- Your instructions -
In the records from the start through the line with "scientific name: Arcinella cornuta", swap "phylum" for "division" and write those lines out again with nothing else changed.

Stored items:
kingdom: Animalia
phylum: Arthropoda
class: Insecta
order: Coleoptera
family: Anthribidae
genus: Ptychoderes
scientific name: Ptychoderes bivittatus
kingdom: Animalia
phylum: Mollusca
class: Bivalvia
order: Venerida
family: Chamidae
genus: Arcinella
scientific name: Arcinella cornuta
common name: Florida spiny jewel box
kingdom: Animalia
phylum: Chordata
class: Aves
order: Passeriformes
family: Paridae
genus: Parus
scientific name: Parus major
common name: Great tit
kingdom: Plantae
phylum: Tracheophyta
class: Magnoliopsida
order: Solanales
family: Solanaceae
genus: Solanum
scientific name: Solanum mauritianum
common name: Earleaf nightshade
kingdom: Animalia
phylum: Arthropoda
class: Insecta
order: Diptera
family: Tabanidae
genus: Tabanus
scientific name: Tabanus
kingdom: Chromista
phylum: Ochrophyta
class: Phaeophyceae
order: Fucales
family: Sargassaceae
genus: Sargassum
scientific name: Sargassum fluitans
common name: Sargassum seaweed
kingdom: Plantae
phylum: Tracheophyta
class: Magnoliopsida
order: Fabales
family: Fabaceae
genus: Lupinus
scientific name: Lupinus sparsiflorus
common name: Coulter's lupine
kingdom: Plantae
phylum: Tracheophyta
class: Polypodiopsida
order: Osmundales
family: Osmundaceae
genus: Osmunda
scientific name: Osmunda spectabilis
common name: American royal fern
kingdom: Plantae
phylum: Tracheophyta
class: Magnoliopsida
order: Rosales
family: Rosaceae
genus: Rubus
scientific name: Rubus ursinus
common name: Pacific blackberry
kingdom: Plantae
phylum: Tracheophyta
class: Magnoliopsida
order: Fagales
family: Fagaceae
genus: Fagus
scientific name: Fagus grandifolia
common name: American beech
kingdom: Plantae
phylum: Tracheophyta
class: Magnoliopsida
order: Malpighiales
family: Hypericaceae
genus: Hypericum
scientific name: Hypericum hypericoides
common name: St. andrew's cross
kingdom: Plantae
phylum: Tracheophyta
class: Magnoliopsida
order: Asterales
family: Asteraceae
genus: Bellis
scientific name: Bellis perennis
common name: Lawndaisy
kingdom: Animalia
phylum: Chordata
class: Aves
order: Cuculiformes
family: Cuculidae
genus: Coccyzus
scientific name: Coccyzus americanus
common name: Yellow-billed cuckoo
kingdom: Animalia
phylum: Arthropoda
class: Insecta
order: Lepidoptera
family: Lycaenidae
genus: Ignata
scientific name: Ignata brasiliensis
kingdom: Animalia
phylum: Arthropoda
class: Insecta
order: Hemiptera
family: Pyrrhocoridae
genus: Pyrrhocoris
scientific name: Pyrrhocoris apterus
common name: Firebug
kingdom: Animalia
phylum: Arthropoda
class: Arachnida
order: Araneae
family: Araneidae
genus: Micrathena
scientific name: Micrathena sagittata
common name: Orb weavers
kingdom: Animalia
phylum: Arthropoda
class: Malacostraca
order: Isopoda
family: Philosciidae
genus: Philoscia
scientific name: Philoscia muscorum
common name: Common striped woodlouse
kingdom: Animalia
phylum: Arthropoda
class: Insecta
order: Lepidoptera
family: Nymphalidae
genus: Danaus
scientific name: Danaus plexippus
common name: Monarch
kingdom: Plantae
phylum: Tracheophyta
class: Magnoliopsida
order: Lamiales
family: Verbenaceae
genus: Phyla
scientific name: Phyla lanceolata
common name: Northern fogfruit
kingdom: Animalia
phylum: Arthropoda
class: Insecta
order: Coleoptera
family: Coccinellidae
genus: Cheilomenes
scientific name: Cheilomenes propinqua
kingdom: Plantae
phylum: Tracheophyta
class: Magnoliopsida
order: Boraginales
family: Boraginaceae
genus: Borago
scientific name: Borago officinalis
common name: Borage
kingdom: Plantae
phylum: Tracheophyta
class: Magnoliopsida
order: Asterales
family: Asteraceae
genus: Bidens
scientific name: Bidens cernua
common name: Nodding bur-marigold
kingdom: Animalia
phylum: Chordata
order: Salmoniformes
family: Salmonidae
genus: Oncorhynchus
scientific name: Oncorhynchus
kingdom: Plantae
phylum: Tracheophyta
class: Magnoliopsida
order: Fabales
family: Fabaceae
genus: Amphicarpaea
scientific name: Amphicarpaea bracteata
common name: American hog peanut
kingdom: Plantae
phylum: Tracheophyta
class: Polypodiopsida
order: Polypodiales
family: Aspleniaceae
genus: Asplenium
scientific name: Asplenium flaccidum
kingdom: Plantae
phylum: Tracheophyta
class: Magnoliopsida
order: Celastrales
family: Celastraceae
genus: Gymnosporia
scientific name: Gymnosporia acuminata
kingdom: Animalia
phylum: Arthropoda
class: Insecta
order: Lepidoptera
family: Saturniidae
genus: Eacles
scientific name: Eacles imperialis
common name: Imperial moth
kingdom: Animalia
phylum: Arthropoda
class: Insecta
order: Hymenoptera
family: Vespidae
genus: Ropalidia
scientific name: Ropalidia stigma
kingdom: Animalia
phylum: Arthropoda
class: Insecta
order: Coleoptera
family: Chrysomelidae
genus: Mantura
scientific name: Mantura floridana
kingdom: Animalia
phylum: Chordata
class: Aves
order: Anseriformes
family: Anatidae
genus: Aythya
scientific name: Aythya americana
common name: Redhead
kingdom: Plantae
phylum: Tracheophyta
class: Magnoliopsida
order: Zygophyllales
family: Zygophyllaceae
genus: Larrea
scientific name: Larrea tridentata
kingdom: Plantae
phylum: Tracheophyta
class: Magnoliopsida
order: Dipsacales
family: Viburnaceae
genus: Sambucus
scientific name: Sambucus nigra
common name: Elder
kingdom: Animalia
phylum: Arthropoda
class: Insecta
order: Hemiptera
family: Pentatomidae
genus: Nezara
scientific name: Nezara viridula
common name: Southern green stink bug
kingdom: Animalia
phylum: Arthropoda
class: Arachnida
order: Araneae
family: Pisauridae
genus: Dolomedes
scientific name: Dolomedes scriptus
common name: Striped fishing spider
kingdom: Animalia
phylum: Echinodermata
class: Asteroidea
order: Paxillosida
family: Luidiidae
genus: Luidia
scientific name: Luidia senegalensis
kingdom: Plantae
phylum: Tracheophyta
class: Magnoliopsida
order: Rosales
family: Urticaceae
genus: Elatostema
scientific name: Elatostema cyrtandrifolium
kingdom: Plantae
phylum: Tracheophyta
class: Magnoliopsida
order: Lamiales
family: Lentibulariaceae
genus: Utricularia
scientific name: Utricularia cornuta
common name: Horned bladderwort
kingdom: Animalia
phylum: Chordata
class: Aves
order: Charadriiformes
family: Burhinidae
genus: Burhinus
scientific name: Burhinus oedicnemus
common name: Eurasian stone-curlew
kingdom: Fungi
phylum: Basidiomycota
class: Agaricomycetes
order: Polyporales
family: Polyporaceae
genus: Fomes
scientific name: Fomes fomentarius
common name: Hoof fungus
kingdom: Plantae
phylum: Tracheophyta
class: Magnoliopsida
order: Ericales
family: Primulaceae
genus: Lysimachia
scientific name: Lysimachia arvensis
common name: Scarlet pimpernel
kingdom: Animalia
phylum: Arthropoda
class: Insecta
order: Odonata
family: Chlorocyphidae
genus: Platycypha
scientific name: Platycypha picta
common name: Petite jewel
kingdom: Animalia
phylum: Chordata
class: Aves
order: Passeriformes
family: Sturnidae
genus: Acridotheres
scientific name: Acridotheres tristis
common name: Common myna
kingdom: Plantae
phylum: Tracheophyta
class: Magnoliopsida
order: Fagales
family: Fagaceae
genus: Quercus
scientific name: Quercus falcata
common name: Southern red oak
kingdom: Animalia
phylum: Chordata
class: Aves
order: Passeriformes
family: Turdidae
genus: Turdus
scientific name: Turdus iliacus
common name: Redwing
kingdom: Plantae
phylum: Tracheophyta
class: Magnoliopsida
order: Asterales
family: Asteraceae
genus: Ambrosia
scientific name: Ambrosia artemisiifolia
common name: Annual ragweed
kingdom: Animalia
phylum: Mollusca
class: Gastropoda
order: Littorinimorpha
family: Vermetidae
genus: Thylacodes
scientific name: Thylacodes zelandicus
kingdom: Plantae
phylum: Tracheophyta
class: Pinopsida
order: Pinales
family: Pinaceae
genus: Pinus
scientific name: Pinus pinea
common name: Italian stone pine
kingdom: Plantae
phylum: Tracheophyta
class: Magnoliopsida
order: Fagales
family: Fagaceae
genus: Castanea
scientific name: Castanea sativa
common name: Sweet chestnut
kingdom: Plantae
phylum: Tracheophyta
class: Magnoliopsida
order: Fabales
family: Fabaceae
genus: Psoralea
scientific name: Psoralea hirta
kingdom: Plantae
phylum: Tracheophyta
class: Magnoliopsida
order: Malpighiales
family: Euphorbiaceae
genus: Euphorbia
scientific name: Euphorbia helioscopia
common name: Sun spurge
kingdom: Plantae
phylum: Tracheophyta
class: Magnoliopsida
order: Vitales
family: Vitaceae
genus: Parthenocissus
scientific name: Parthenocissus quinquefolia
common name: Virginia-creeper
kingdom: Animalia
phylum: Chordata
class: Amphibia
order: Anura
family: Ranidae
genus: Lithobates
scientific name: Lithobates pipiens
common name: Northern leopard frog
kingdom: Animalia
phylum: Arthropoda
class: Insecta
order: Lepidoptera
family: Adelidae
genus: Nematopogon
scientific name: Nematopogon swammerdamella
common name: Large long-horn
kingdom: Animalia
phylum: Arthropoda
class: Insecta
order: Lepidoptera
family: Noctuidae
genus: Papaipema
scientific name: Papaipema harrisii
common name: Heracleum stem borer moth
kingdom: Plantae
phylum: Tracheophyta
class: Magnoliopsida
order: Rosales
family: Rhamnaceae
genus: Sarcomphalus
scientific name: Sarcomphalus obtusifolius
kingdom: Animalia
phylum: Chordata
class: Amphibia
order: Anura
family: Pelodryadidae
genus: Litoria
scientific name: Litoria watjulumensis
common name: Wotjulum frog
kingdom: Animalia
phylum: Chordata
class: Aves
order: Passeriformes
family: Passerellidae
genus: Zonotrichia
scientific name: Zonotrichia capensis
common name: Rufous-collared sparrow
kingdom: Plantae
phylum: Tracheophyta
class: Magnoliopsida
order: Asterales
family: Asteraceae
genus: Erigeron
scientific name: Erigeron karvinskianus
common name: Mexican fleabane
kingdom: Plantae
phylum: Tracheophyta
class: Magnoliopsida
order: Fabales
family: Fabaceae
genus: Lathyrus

- Answer to the task -
kingdom: Animalia
division: Arthropoda
class: Insecta
order: Coleoptera
family: Anthribidae
genus: Ptychoderes
scientific name: Ptychoderes bivittatus
kingdom: Animalia
division: Mollusca
class: Bivalvia
order: Venerida
family: Chamidae
genus: Arcinella
scientific name: Arcinella cornuta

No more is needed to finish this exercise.